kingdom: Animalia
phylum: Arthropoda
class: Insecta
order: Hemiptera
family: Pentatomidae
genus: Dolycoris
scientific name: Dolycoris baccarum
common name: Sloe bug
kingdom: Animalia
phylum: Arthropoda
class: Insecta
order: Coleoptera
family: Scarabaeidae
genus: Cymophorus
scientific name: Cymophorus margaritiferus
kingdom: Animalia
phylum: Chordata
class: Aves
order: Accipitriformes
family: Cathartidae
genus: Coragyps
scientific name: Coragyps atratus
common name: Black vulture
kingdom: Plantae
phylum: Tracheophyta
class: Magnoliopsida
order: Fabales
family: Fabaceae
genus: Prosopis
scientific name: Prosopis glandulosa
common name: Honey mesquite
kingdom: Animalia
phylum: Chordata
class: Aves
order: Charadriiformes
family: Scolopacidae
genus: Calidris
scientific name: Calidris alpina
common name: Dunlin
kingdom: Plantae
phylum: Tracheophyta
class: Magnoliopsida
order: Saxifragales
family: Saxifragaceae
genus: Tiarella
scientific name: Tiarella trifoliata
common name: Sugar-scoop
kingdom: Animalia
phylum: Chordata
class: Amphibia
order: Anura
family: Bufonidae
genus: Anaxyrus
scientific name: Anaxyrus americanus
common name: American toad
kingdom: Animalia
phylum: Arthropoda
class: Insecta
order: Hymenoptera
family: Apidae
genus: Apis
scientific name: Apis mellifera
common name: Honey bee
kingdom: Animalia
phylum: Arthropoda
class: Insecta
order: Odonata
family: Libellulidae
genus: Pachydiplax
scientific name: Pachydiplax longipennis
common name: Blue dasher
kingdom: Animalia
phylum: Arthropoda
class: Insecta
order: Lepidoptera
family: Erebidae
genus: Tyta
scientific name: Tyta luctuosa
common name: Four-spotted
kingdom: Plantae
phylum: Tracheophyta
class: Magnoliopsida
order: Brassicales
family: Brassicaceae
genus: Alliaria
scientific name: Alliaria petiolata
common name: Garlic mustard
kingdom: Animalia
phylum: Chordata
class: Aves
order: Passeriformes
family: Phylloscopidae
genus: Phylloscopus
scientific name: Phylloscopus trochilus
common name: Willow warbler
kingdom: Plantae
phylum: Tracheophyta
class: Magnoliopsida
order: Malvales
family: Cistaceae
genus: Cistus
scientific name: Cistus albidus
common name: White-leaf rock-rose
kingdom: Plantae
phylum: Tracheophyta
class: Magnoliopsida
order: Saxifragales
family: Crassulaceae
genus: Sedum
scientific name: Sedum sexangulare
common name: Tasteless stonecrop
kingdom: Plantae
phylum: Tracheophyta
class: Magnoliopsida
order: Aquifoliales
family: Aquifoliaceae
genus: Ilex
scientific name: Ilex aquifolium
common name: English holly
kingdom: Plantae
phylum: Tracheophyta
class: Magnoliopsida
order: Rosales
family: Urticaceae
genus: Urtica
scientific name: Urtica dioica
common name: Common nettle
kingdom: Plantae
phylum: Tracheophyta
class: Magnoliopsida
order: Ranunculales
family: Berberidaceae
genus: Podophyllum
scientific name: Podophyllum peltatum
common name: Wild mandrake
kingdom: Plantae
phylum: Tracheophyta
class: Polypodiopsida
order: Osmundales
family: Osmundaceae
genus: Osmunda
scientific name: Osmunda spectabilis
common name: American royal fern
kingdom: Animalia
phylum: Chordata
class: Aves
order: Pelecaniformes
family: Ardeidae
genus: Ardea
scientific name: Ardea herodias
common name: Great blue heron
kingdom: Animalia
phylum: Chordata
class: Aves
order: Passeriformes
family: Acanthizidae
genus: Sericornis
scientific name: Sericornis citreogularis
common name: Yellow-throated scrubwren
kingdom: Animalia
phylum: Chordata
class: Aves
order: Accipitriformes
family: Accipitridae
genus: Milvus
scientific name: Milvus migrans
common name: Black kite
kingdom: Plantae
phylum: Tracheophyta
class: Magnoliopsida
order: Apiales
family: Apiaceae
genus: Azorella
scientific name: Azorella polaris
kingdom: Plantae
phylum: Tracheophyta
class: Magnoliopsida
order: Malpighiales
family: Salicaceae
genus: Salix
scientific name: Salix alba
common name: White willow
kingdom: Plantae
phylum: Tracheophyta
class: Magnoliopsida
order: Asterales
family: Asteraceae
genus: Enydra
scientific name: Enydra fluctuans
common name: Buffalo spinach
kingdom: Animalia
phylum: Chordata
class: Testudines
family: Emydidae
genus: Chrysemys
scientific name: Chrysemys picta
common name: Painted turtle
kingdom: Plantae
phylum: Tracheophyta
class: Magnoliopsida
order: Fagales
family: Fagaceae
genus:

§ EXERCISE BRIEF: Copy out every line of the listing above, from the first to the last, without changing a word.

§ OUTPUT BELOW:
kingdom: Animalia
phylum: Arthropoda
class: Insecta
order: Hemiptera
family: Pentatomidae
genus: Dolycoris
scientific name: Dolycoris baccarum
common name: Sloe bug
kingdom: Animalia
phylum: Arthropoda
class: Insecta
order: Coleoptera
family: Scarabaeidae
genus: Cymophorus
scientific name: Cymophorus margaritiferus
kingdom: Animalia
phylum: Chordata
class: Aves
order: Accipitriformes
family: Cathartidae
genus: Coragyps
scientific name: Coragyps atratus
common name: Black vulture
kingdom: Plantae
phylum: Tracheophyta
class: Magnoliopsida
order: Fabales
family: Fabaceae
genus: Prosopis
scientific name: Prosopis glandulosa
common name: Honey mesquite
kingdom: Animalia
phylum: Chordata
class: Aves
order: Charadriiformes
family: Scolopacidae
genus: Calidris
scientific name: Calidris alpina
common name: Dunlin
kingdom: Plantae
phylum: Tracheophyta
class: Magnoliopsida
order: Saxifragales
family: Saxifragaceae
genus: Tiarella
scientific name: Tiarella trifoliata
common name: Sugar-scoop
kingdom: Animalia
phylum: Chordata
class: Amphibia
order: Anura
family: Bufonidae
genus: Anaxyrus
scientific name: Anaxyrus americanus
common name: American toad
kingdom: Animalia
phylum: Arthropoda
class: Insecta
order: Hymenoptera
family: Apidae
genus: Apis
scientific name: Apis mellifera
common name: Honey bee
kingdom: Animalia
phylum: Arthropoda
class: Insecta
order: Odonata
family: Libellulidae
genus: Pachydiplax
scientific name: Pachydiplax longipennis
common name: Blue dasher
kingdom: Animalia
phylum: Arthropoda
class: Insecta
order: Lepidoptera
family: Erebidae
genus: Tyta
scientific name: Tyta luctuosa
common name: Four-spotted
kingdom: Plantae
phylum: Tracheophyta
class: Magnoliopsida
order: Brassicales
family: Brassicaceae
genus: Alliaria
scientific name: Alliaria petiolata
common name: Garlic mustard
kingdom: Animalia
phylum: Chordata
class: Aves
order: Passeriformes
family: Phylloscopidae
genus: Phylloscopus
scientific name: Phylloscopus trochilus
common name: Willow warbler
kingdom: Plantae
phylum: Tracheophyta
class: Magnoliopsida
order: Malvales
family: Cistaceae
genus: Cistus
scientific name: Cistus albidus
common name: White-leaf rock-rose
kingdom: Plantae
phylum: Tracheophyta
class: Magnoliopsida
order: Saxifragales
family: Crassulaceae
genus: Sedum
scientific name: Sedum sexangulare
common name: Tasteless stonecrop
kingdom: Plantae
phylum: Tracheophyta
class: Magnoliopsida
order: Aquifoliales
family: Aquifoliaceae
genus: Ilex
scientific name: Ilex aquifolium
common name: English holly
kingdom: Plantae
phylum: Tracheophyta
class: Magnoliopsida
order: Rosales
family: Urticaceae
genus: Urtica
scientific name: Urtica dioica
common name: Common nettle
kingdom: Plantae
phylum: Tracheophyta
class: Magnoliopsida
order: Ranunculales
family: Berberidaceae
genus: Podophyllum
scientific name: Podophyllum peltatum
common name: Wild mandrake
kingdom: Plantae
phylum: Tracheophyta
class: Polypodiopsida
order: Osmundales
family: Osmundaceae
genus: Osmunda
scientific name: Osmunda spectabilis
common name: American royal fern
kingdom: Animalia
phylum: Chordata
class: Aves
order: Pelecaniformes
family: Ardeidae
genus: Ardea
scientific name: Ardea herodias
common name: Great blue heron
kingdom: Animalia
phylum: Chordata
class: Aves
order: Passeriformes
family: Acanthizidae
genus: Sericornis
scientific name: Sericornis citreogularis
common name: Yellow-throated scrubwren
kingdom: Animalia
phylum: Chordata
class: Aves
order: Accipitriformes
family: Accipitridae
genus: Milvus
scientific name: Milvus migrans
common name: Black kite
kingdom: Plantae
phylum: Tracheophyta
class: Magnoliopsida
order: Apiales
family: Apiaceae
genus: Azorella
scientific name: Azorella polaris
kingdom: Plantae
phylum: Tracheophyta
class: Magnoliopsida
order: Malpighiales
family: Salicaceae
genus: Salix
scientific name: Salix alba
common name: White willow
kingdom: Plantae
phylum: Tracheophyta
class: Magnoliopsida
order: Asterales
family: Asteraceae
genus: Enydra
scientific name: Enydra fluctuans
common name: Buffalo spinach
kingdom: Animalia
phylum: Chordata
class: Testudines
family: Emydidae
genus: Chrysemys
scientific name: Chrysemys picta
common name: Painted turtle
kingdom: Plantae
phylum: Tracheophyta
class: Magnoliopsida
order: Fagales
family: Fagaceae
genus:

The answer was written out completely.